God the Original Fascist

Part 4c: Holy Wars—Manifest Destiny in a Biblical Setting

Revolution #021, November 6, 2005, posted at revcom.us

EDITOR'S NOTE: This series of articles was submitted by a reader who was inspired by Bob Avakian's writings and talks on religion and, further provoked by discussions and arguments with friends about the Bible, engaged in a systematic study of the first five books of the Bible. These books, which are known as the "Mosaic Books" (and which contain such crucial passages as that outlining the Ten Commandments), lay out the foundation for some of the Bible's most important themes. After having read these five, Mosaic books of the Bible, the reader was struck even more deeply by how profoundly the essence of the Bible's message has been distorted and hidden.

 

As mentioned earlier in this series, passages spelling out the policy for occupying and annihilating the peoples of Canaan mark only one main theme of Holy Conquest in the Bible. The other way in which the Bible repeatedly upholds such conquest is found in passages that speak in general terms about the supposed justification and necessity for wiping out any people along the way who are not God's "chosen people." For instance, the following passage in Deuteronomy explains that God has chosen his followers to rule over all others:

"For the Lord your God will bless you as He has promised you. You will extend loans to many nations, but require none yourself; you will dominate many nations, but they will not dominate you."

(Deuteronomy 14)

Is it any wonder, given passages like this, that so many Evangelical nutcases insist that not only military conquest, but also a global economic order based on imperial dominance, is all part of "God's plan"?
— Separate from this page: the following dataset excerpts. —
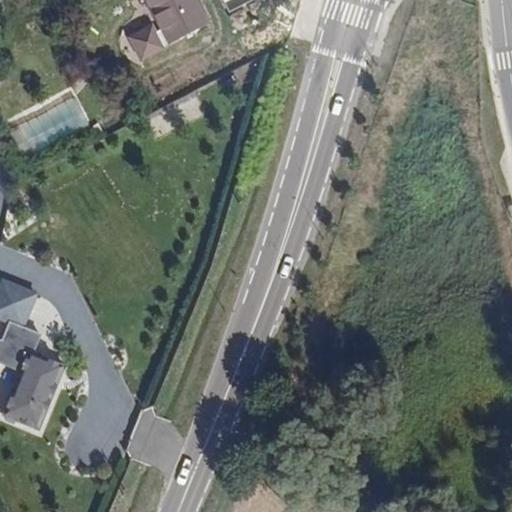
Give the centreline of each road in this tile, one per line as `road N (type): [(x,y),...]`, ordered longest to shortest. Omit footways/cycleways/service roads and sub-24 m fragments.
road 1 (primary): [(261,308),(372,0)]
road 2 (primary): [(339,0),(261,308)]
road 3 (primary): [(261,308),(177,511)]
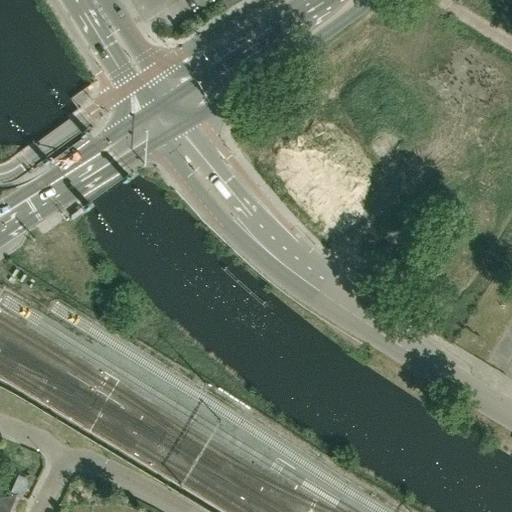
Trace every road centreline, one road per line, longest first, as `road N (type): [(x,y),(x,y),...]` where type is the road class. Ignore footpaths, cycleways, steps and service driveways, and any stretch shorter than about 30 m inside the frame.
road 1 (unclassified): [(511,416),(313,279),(242,214),(164,114)]
road 2 (secondary): [(164,114),(347,0)]
road 3 (unclassified): [(164,114),(88,0)]
road 4 (residential): [(178,511),(108,470),(59,459)]
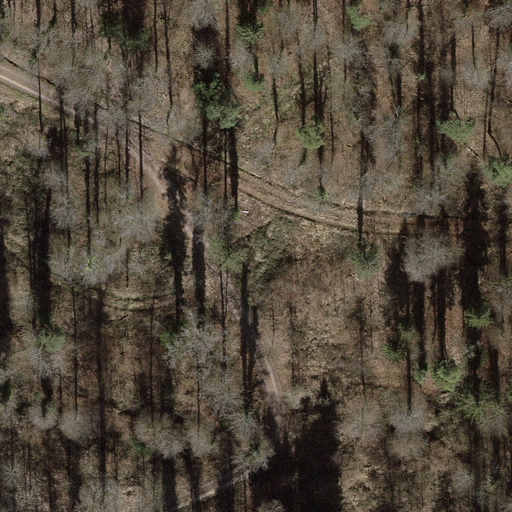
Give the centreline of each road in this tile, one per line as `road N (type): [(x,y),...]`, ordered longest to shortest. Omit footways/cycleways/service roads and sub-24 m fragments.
road 1 (track): [(0,66),(103,117),(171,177),(259,328),(280,443),(217,485),(155,511)]
road 2 (track): [(103,117),(282,200),(371,223),(511,232)]
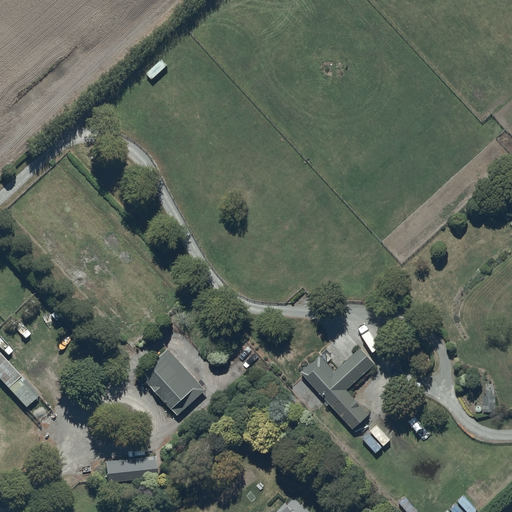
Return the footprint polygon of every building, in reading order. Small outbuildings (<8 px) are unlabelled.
[(320,352),(300,369),(326,398),(323,400),(326,403),(329,401),(353,426),(355,424),(356,425),(362,421),(360,418),(368,411),(346,386),(374,361),(359,345),(334,367),(320,352)] [(168,346),(140,371),(178,412),(206,386),(168,346)] [(0,350),(0,376),(25,405),(35,396),(17,376),(20,373),(0,350)] [(373,424),(361,435),(375,450),(381,444),(383,446),(388,442),(386,440),(387,439),(373,424)] [(155,453),(105,458),(107,479),(156,474),(155,453)]
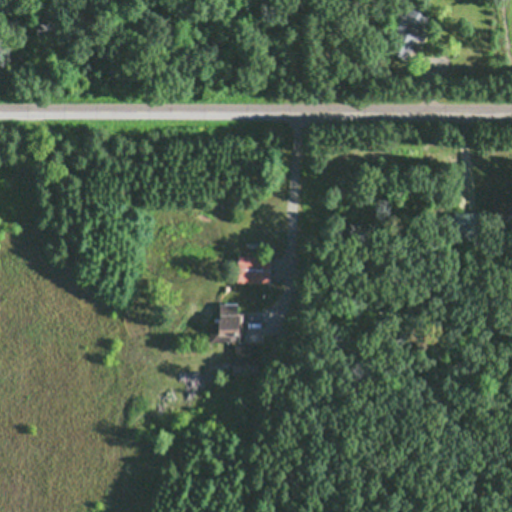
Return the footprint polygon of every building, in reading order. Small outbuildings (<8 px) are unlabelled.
[(427,16),(406,6),(401,15),(397,13),(382,45),(407,57),(427,16)] [(511,191),(489,191),(489,215),(511,215),(511,191)] [(453,239),(473,239),(473,212),(453,212),(453,239)] [(269,254),(236,254),(236,282),(269,282),(269,254)] [(208,341),(233,341),(233,372),(259,372),(259,341),(242,342),(241,312),(214,312),(214,323),(208,323),(208,341)]
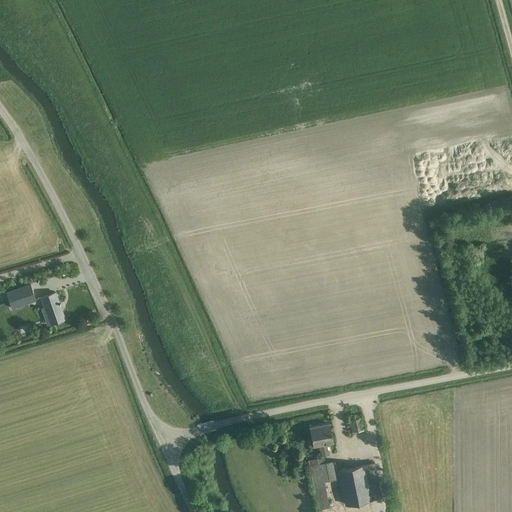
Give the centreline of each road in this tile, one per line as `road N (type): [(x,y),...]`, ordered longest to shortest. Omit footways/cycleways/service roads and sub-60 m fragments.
road 1 (unclassified): [(163,442),(82,254),(0,108)]
road 2 (unclassified): [(163,442),(215,424),(511,365)]
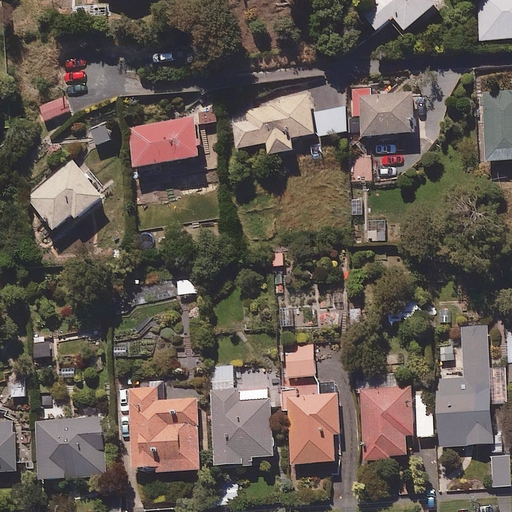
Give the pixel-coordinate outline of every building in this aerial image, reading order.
[(442,3),(439,0),(353,0),(353,1),(379,31),(395,18),(407,32),(442,3)] [(511,39),(511,0),(481,0),(483,41),(511,39)] [(388,88),(354,89),(354,115),(362,115),(362,136),(417,135),(416,88),(388,88)] [(511,161),(511,91),(484,94),(489,163),(511,161)] [(348,110),(314,114),(312,94),(233,104),(238,148),(270,144),(271,155),(296,152),(295,138),(317,136),(350,132),(348,110)] [(203,158),(196,117),(129,128),(136,169),(203,158)] [(113,141),(108,126),(92,131),(97,146),(113,141)] [(374,180),(373,147),(352,147),(353,181),(374,180)] [(106,203),(74,165),(28,204),(56,236),(74,221),(79,226),(106,203)] [(388,242),(387,221),(367,222),(368,242),(388,242)] [(201,293),(199,278),(178,281),(180,296),(201,293)] [(365,326),(365,308),(350,308),(349,326),(365,326)] [(490,327),(464,328),(466,379),(439,380),(443,448),(496,446),(494,404),(509,403),(507,369),(492,370),(490,327)] [(316,377),(315,348),(287,348),(288,378),(316,377)] [(235,366),(213,367),(216,468),(255,466),(254,459),(276,458),(273,390),(235,392),(235,366)] [(25,375),(11,377),(13,398),(28,397),(25,375)] [(415,387),(402,387),(402,381),(370,382),(370,388),(364,389),(366,461),(409,460),(408,438),(416,437),(416,426),(435,426),(434,405),(415,406),(415,387)] [(199,400),(166,402),(165,382),(149,383),(149,389),(130,390),(134,475),(203,472),(199,400)] [(342,436),(339,383),(289,386),(293,466),(338,464),(337,436),(342,436)] [(108,478),(105,419),(38,422),(42,482),(108,478)] [(16,422),(0,422),(0,473),(19,473),(16,422)] [(511,457),(493,458),(494,488),(511,487),(511,457)]
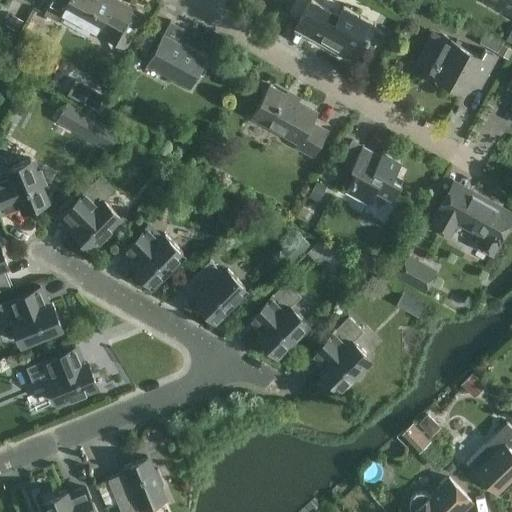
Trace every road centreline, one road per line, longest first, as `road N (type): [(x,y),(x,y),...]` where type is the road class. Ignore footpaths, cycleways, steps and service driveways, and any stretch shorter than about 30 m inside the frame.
road 1 (residential): [(476,168),(176,0)]
road 2 (residential): [(0,468),(241,368)]
road 3 (residential): [(241,368),(42,260)]
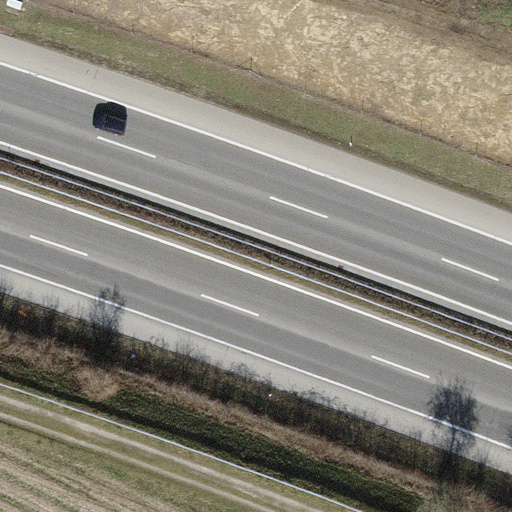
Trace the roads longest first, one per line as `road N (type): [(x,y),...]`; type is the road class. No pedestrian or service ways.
road 1 (motorway): [(0,226),(511,408)]
road 2 (motorway): [(511,282),(0,105)]
road 3 (track): [(299,511),(0,410)]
Or let us once again consider Deuteronomy 20, which contains the passage referenced earlier in this series:

"When you approach a town to attack it, you shall offer it terms of peace. If it responds peaceably and lets you in, all the people present shall serve you as forced labor. If it does not surrender to you, but would join battle with you, you shall lay siege to it....You shall put all the males to the sword. You may, however, take as your booty the women, the children, and the livestock, and everything in its town--all its spoil--and enjoy the use of the spoil of your enemy which the Lord gives you....Thus shall you deal with all the towns that lie very far from you, towns that do not belong to nations hereabout. In the towns of the latter people, however, you shall not let a soul remain alive."

(Deuteronomy 20)

So, to review, the best that invaded peoples can hope for, according to the logic of this passage, is a lifetime of "forced labor"--i.e., slavery. And conquered peoples will only be this "fortunate" if they both surrender immediately to their invaders and if they are lucky enough to be located a safe distance from their attackers. If, on the other hand, they do not wish to be enslaved for the rest of eternity, and/or if they dwell in close proximity to their conquerors, they are doomed to total annihilation.
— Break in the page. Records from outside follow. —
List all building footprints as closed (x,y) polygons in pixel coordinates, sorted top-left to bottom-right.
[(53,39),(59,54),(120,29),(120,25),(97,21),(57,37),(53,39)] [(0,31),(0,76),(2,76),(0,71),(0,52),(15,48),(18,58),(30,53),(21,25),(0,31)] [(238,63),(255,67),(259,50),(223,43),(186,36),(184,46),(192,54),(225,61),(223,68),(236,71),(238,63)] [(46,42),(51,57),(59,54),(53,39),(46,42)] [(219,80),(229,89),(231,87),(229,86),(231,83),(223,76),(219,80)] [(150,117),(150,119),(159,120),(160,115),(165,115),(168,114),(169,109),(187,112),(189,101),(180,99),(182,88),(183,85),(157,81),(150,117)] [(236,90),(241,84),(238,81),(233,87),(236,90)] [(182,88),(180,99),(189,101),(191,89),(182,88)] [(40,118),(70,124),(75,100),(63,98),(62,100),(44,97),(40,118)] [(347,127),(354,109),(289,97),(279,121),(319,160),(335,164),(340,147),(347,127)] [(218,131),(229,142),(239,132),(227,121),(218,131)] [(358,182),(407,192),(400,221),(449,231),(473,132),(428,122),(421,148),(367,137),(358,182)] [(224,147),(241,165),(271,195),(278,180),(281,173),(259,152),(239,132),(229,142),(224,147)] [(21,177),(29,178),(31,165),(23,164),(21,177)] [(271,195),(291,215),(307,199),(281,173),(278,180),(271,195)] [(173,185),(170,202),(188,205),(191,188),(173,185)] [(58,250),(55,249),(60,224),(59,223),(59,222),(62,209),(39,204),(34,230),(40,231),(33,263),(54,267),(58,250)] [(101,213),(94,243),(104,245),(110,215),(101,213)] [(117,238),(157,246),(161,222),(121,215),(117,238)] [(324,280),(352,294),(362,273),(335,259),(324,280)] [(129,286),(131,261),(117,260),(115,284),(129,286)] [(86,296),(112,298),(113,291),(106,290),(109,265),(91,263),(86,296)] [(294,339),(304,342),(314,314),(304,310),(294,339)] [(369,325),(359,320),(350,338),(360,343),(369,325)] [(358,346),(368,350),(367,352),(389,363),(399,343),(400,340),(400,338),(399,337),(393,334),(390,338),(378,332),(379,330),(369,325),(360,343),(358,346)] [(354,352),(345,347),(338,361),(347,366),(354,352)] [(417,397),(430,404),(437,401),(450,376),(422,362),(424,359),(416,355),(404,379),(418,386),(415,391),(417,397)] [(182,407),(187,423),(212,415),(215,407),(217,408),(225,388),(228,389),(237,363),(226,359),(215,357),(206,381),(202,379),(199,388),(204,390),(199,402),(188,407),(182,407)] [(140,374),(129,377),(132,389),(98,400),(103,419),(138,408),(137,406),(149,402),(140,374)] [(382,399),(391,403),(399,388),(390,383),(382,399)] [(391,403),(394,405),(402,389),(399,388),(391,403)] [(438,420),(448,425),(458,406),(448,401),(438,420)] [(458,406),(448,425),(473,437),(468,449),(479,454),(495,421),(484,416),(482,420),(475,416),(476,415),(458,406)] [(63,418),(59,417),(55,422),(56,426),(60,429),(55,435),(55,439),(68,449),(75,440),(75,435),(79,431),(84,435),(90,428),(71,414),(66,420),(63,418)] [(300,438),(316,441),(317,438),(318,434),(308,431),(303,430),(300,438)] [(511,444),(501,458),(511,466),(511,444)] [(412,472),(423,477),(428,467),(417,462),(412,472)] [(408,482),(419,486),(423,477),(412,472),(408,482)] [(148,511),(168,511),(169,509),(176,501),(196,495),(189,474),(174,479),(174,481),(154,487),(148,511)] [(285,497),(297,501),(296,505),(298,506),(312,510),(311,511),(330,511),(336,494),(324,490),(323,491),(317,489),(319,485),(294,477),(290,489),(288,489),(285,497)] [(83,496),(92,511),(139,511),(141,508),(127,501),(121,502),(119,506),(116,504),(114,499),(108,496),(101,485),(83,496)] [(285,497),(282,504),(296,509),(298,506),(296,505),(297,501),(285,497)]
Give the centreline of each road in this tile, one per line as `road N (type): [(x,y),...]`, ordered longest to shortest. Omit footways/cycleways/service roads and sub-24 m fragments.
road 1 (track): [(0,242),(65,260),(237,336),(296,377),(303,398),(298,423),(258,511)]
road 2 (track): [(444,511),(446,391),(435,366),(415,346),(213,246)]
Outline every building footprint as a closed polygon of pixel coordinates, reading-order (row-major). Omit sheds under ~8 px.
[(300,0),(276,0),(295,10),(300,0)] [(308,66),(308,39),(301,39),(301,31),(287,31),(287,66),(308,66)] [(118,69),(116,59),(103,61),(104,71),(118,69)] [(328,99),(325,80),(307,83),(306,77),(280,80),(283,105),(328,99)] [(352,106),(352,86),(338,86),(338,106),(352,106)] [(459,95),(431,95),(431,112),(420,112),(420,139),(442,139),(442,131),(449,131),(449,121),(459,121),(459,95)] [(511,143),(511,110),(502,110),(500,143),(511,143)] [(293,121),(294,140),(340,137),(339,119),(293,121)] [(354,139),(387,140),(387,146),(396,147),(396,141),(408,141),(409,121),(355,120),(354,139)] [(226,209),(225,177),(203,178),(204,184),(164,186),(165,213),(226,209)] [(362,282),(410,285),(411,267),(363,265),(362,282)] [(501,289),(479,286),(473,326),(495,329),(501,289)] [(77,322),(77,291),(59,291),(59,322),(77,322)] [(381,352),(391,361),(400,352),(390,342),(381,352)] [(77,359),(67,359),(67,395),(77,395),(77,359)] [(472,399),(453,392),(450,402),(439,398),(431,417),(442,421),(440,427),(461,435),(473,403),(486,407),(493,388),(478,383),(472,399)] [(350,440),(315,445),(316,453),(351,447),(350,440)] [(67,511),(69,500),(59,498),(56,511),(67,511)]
It is perhaps worth noting again that the Bible does not merely encourage God's followers to engage in wholesale slaughter against other peoples--it actually requires it, lest God's followers themselves be wiped out! For instance, in Deuteronomy 12, Moses reminds the Israelites,

"You must destroy all the sites at which the nations you dispossess worshipped their Gods, whether on lofty mountains and hills or under any luxuriant tree. Tear down their altars, smash their pillars, put their sacred posts to fire, and cut down the images of their gods, obliterating their name from that site."

(Deuteronomy 12)

Or how about the passages cited earlier in this series, describing in vivid detail the consequences for those who refuse to conquer others. Perhaps it is worth revisiting these passages briefly. Numbers 32 was referenced, where Moses tells the Israelites, in essence, that their only two choices are to conquer or become conquered:

"If you do this, if you go to battle as shock troops, at the instance of the Lord, and every shock fighter among you crosses the Jordan, at the instance of the Lord, until He has dispossessed his enemies before him, and the land has been subdued at the instance of the Lord, and then you return--you shall be clear before the Lord and this land shall be your holding under the Lord. But if you do not do so, you will have sinned against the Lord; and know that the Lord will overtake you."

(Numbers 32)

Or how about Numbers 34, where God instructs Moses,

"Speak to the Israelite people, and say to them: When you cross the Jordan into the land of Canaan, you shall dispossess all the inhabitants of the land; you shall destroy their figured objects; you shall destroy all their molten images; you shall demolish all their cult palaces...If you do not dispossess the inhabitants of the land, those whom you allow to remain shall be stings in your eyes and thorns in your sides, and they shall harass you in the land in which you live, so that I will do to you what I planned to do to them."